Chapter 10, Ethics and Model Governance, emphasizes the ethical governance processes that need to be established with models in production, for quick identification of all risks related to the development and deployment of a model. This chapter also covers best practices for monitoring all models, including those in an inventory. You will get more insights into the practical nuances of risks that emerge in different phases of a model life cycle and how these risks can be mitigated when models reside in the inventory. Here, you will also understand the different risk classification procedures and how they can help minimize the business loss resulting from low-performance models. Further, you will also get detailed insights into how to establish proper governance in data aggregation, iterative rounds of model training, and the hyperparameter tuning process.
Chapter 11, The Ethics of Model Adaptability, focuses on establishing ethical governance processes for models in production, with the aim of quickly detecting any signs of model failure or bias in output predictions. By reading this chapter, you will gain a deeper understanding of the practical details involved in monitoring the performance of models and contextual model predictions, by reviewing the data constantly and benchmarking against the past in order to draft proper actionable short-term and long-term plans. Further, you will also get a detailed understanding of the conditions leading to model retraining and the importance of having a perfectly calibrated model. This chapter also highlights the trade-offs associated with fairness and model calibration.
Chapter 12, Building Sustainable Enterprise-Grade AI Platforms, focuses on how organizational goals, initiatives, and support from leadership can enable us to build sustainable ethical AI platforms. The goal of this chapter is to stress the importance of organizations contextualizing and linking ethical AI principles to reflect the local values, human rights, social norms, and behaviors of the community in which the solutions operate. In this context, the chapter highlights the impact of large-scale AI solutions on the environment and the right procedures that need to be incorporated for model training and deployment, using federated learning. This chapter further delves into important concepts that strongly emphasize the need to stay socially responsible, as well as being able to design software, models, and platforms.
Chapter 13, Sustainable Model Life Cycle Management, Feature Stores, and Model Calibration, explores the best practices that need to be followed during the model development life cycle, which can lead to the creation of sustainable feature stores.
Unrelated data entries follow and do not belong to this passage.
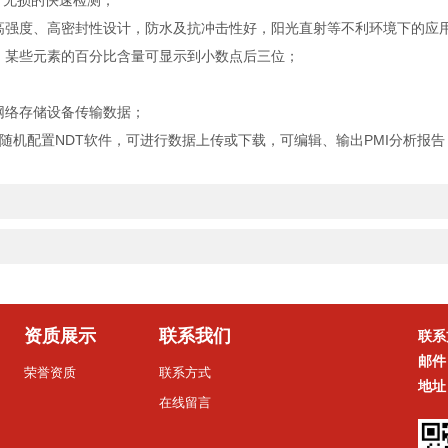
行*无损的快速检测；
强度、高密封性设计，防水及抗冲击性好，阳光直射等不利环境下的应用
某些元素的百分比含量可显示到小数点后三位；
网络存储设备传输数据；
机配置NDT软件，可进行数据上传或下载，可编辑、输出PMI分析报告
资质展示
联系我们
联系
邮件
荣誉资质
联系方式
地址
在线留言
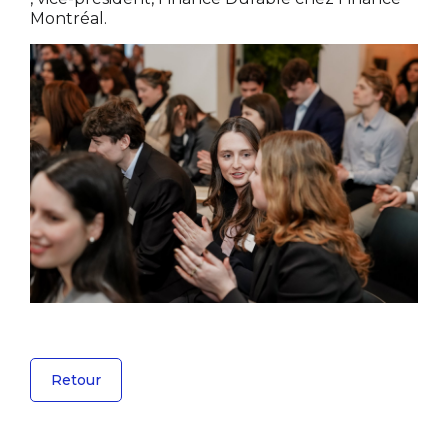
Montréal.
Retour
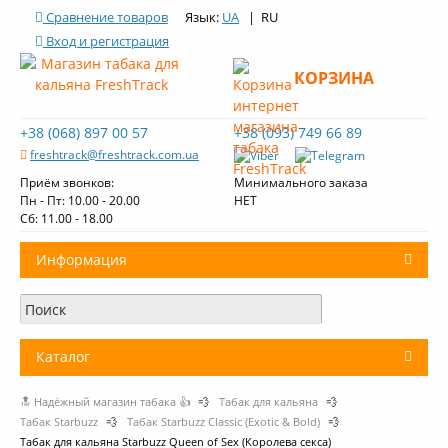
Сравнение товаров
Язык:
UA
| RU
Вход и регистрация
КОРЗИНА
+38 (068) 897 00 57
+38 (093) 749 66 89
freshtrack@freshtrack.com.ua
Приём звонков:
Минимального заказа
Пн - Пт: 10.00 - 20.00
НЕТ
Cб: 11.00 - 18.00
Информация
О нас
Доставка и оплата
Каталог
Контакты
🔝 Надёжный магазин табака 👍
💨
Табак для кальяна
💨
+
Табак для кальяна
Обзоры табака Fresh Track
Табак Starbuzz
💨
Табак Starbuzz Classic (Exotic & Bold)
💨
Табак для кальяна Starbuzz Queen of Sex (Королева секса)
Уголь для кальяна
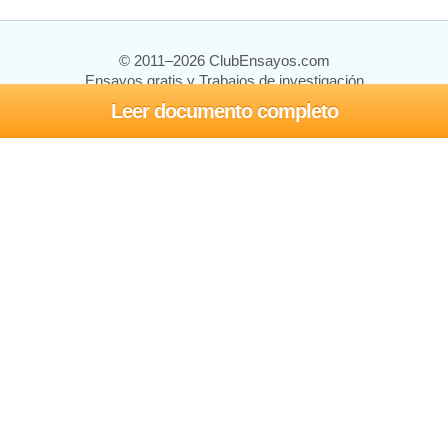
© 2011–2026 ClubEnsayos.com
Ensayos gratis y Trabajos de investigación
Leer documento completo
Ensayos y trabajos
Registrarse
Iniciar sesión
Ayuda
Contáctenos
Mapa del sitio
Política de privacidad
Términos de servicio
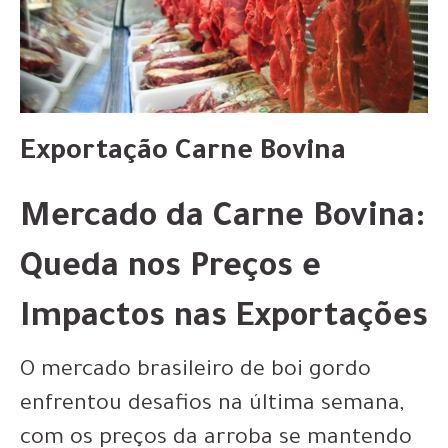
Exportação Carne Bovina
Mercado da Carne Bovina:
Queda nos Preços e
Impactos nas Exportações
O mercado brasileiro de boi gordo
enfrentou desafios na última semana,
com os preços da arroba se mantendo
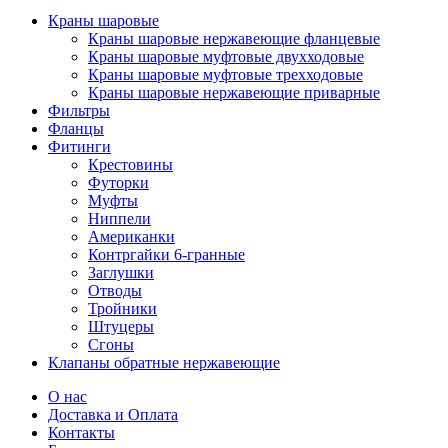
Краны шаровые
Краны шаровые нержавеющие фланцевые
Краны шаровые муфтовые двухходовые
Краны шаровые муфтовые трехходовые
Краны шаровые нержавеющие приварные
Фильтры
Фланцы
Фитинги
Крестовины
Футорки
Муфты
Ниппели
Американки
Контргайки 6-гранные
Заглушки
Отводы
Тройники
Штуцеры
Сгоны
Клапаны обратные нержавеющие
О нас
Доставка и Оплата
Контакты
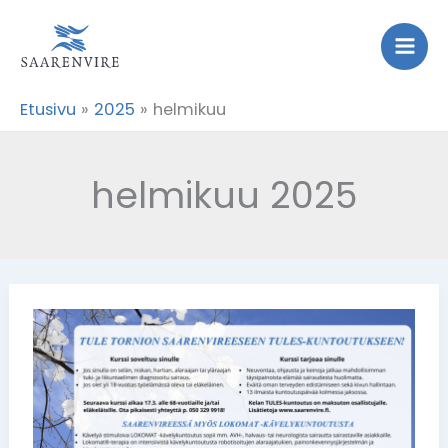
Siirry
sisältöön
Etusivu
2025
helmikuu
helmikuu 2025
Tule
Tornion
Saarenvireeseen
Tules-
kuntoutukseen
tai
Lokomat-
kävelykuntoutukseen!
In this chapter, we will highlight the importance of implementing privacy so that reusing stores and collaboration among teams are maximized, without compromising security and privacy aspects. This chapter further provides a deep dive into different model calibration techniques, which are essential in building scalable sustainable ML platforms. Here, you will also understand how to design adaptable feature stores and how best we can incorporate monitoring and governance in federated learning.
Chapter 14, Industry-Wide Use Cases, presents a detailed overview of the different use cases across various industries. The primary aim of this is to inform readers coming from different industry domains on how ethics and compliance can be integrated into their systems, in order to build a fair and equitable AI system and win the confidence and trust of end users. You will also get a chance to apply algorithms and tools studied in previous chapters to different business problems. Further, you will gain an understanding of how ethical design patterns can be reused across different industry domains.